O secretário estadual de Saúde, Cipriano Maia, disse que “todos os estados foram enganados” no caso da compra de respiradores pulmonares feita pelo Consórcio Nordeste como forma de enfrentamento à pandemia do novo coronavírus na região.

A aquisição foi feita no fim de abril, com um custo total de R$ 48 milhões, mas os equipamentos hospitalares nunca foram entregues a nenhum dos nove estados nordestinos.

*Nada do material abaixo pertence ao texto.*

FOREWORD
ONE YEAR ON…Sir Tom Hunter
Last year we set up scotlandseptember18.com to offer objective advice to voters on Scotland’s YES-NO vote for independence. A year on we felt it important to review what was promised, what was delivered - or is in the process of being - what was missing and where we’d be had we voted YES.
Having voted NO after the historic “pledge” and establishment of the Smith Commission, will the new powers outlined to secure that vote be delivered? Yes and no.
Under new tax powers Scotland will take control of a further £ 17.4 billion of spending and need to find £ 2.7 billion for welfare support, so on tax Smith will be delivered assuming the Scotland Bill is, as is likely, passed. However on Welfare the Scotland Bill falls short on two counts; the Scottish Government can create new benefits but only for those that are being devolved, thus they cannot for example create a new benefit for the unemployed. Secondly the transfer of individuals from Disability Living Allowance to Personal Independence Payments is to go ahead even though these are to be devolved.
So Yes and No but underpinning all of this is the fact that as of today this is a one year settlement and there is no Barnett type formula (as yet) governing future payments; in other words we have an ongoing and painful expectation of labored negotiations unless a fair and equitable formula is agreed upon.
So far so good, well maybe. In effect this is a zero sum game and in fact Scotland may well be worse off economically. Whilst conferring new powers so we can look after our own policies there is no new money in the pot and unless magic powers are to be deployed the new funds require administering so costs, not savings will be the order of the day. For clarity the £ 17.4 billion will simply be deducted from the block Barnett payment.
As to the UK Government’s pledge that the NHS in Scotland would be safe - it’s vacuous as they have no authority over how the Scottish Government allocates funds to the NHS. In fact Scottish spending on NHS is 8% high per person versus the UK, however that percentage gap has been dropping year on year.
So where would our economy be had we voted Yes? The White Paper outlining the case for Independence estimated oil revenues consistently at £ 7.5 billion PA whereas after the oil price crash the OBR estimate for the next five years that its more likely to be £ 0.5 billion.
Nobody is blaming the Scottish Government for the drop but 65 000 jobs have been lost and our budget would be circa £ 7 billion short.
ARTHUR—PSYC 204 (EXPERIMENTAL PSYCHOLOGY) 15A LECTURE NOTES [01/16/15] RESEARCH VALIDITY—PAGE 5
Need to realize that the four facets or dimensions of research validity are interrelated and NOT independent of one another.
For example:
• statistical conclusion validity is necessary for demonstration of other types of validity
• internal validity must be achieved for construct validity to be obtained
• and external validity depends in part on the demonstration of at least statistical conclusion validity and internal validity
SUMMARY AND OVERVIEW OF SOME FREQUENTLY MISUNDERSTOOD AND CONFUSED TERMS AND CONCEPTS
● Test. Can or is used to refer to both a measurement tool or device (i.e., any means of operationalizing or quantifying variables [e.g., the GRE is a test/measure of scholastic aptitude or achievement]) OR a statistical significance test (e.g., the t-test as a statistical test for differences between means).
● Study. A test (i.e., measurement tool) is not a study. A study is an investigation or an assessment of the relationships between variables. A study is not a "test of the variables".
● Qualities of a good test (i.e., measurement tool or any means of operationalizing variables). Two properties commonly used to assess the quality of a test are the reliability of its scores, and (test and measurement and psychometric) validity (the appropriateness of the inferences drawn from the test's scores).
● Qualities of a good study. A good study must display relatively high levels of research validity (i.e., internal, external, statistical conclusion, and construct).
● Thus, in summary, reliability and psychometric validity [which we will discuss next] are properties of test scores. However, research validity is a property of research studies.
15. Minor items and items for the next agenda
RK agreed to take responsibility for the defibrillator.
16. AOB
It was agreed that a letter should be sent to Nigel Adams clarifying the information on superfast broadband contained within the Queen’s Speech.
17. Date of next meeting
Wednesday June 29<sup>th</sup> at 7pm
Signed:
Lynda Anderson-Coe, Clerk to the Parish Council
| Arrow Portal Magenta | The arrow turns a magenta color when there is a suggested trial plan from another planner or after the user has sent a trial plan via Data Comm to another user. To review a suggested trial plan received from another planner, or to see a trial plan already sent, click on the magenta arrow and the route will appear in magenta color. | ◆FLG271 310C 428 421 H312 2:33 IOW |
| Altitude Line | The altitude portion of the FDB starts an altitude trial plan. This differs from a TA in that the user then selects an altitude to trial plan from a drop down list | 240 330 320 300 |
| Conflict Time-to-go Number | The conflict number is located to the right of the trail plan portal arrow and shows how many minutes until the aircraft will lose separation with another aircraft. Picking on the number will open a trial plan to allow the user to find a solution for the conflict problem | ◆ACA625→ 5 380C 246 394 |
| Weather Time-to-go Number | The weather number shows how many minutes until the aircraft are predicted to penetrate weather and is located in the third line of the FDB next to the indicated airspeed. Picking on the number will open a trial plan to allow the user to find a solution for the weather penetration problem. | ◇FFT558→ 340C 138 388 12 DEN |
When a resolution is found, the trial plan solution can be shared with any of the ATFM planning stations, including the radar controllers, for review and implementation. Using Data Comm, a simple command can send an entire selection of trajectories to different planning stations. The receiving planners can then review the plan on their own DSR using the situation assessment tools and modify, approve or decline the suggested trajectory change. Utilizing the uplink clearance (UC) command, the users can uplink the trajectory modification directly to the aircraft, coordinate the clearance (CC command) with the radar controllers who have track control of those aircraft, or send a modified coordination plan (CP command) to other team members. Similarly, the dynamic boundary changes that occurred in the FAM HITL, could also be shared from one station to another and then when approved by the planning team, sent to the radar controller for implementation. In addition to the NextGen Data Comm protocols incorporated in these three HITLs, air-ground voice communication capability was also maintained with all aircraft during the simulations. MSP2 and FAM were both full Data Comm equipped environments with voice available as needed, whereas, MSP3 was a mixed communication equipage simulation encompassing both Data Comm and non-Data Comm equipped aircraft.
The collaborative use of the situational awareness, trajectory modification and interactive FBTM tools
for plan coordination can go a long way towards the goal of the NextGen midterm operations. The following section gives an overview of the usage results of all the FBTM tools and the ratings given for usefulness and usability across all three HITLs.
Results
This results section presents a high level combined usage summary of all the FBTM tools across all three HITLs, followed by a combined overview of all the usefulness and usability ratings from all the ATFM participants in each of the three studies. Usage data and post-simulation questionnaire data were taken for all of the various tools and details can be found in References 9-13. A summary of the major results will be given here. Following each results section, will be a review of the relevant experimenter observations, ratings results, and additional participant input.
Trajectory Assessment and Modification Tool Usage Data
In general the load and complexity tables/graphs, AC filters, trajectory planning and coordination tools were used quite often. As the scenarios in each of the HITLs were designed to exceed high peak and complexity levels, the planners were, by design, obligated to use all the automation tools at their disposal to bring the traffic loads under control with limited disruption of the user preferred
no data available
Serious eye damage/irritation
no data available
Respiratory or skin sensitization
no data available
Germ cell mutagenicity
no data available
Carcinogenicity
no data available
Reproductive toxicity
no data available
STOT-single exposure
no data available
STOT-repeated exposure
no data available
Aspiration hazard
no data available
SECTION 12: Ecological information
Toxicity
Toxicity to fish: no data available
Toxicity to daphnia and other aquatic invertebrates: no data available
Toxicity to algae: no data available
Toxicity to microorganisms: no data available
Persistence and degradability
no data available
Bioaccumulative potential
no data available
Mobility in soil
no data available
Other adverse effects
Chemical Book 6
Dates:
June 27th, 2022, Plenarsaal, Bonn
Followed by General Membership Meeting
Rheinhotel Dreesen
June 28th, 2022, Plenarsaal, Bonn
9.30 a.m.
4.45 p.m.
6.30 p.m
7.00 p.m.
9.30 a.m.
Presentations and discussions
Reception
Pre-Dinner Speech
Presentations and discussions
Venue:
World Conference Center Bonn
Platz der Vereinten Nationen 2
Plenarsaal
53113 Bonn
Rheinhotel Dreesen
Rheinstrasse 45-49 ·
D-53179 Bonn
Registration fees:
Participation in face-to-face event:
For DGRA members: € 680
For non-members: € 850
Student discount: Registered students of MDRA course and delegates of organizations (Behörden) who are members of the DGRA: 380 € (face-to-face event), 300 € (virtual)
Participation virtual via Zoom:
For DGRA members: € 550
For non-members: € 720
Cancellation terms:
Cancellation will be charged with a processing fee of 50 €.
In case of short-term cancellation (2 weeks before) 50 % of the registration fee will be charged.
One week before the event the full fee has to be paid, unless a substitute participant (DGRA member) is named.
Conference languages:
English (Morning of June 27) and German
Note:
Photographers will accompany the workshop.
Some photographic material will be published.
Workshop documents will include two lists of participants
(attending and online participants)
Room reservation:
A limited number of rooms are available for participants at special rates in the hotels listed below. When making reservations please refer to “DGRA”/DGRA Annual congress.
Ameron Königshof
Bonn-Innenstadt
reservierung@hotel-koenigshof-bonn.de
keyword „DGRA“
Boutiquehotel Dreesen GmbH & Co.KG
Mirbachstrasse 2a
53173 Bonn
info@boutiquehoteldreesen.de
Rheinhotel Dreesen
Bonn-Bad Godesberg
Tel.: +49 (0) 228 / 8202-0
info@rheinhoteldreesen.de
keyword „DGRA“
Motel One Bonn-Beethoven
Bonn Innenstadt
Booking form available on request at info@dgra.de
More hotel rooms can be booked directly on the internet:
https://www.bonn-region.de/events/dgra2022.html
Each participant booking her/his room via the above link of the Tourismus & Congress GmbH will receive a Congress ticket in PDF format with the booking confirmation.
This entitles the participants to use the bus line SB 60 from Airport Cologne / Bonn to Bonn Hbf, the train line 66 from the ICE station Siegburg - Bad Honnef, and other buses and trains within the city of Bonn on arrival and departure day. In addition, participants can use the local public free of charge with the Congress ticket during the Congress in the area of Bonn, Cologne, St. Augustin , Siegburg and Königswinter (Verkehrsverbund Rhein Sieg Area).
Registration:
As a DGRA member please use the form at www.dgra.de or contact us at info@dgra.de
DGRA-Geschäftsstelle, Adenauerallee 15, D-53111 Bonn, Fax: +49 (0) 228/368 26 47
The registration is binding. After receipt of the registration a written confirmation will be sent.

O dinheiro também não foi devolvido pela empresa contratada.

O Governo do Rio Grande do Norte participou da compra antecipando R$ 4,9 milhões para adquirir 30 respiradores, mas os equipamentos não foram entregues.

“Não fomos nós que fizemos o contrato, e sim o Governo da Bahia.Nós fizemos adesão ao consórcio diante da dificuldade para encontrar os respiradores no mercado e devido à necessidade de adquirirmos esses equipamentos para a instalação dos leitos. Todos os estados foram enganados”, frisou o secretário, ao participar de sessão na Assembleia Legislativa do Rio Grande do Norte na quinta-feira (2) para discutir o assunto.

Durante a sessão, coordenada pelo presidente da Casa, deputado Ezequiel Ferreira (PSDB), o titular da Secretaria de Saúde Pública (Sesap) também foi questionado sobre a não implantação de um hospital de campanha do Estado.

Cipriano Maia respondeu que faltou viabilidade para a instalação da unidade hospitalar e que e a Sesap passou a trabalhar na ampliação de leitos em outras unidades.

Ainda durante a sessão, o secretário fez uma explanação sobre a expansão dos leitos para tratamento da Covid-19 e explicou a necessidade de compra dos ventiladores pulmonares.

Ele esclareceu que o pagamento antecipado dos equipamentos na compra do Consórcio Nordeste equivalente ao valor de quase R$ 5 milhões teve como fundamento a Lei Federal 13.979, que autoriza compras emergenciais sem licitação por causa da pandemia de Covid-19.

Por causa da antecipação do pagamento, o Tribunal de Contas do Rio Grande do Norte (TCE) abriu procedimento para apurar a legalidade e a legitimidade do contrato firmado pelo Governo do Estado por meio do consórcio.

Investigação

Além do TCE, o Ministério Público Federal e o Superior Tribunal de Justiça investigam o caso. A apuração começou após os próprios governadores do Nordeste informarem que tinham sido vítimas de uma fraude.
Há um mês, a Polícia Civil da Bahia deflagrou a Operação Ragnarok, que resultou na prisão de integrantes da empresa que recebeu o dinheiro, mas não forneceu os respiradores. Os empresários foram soltos após depoimento.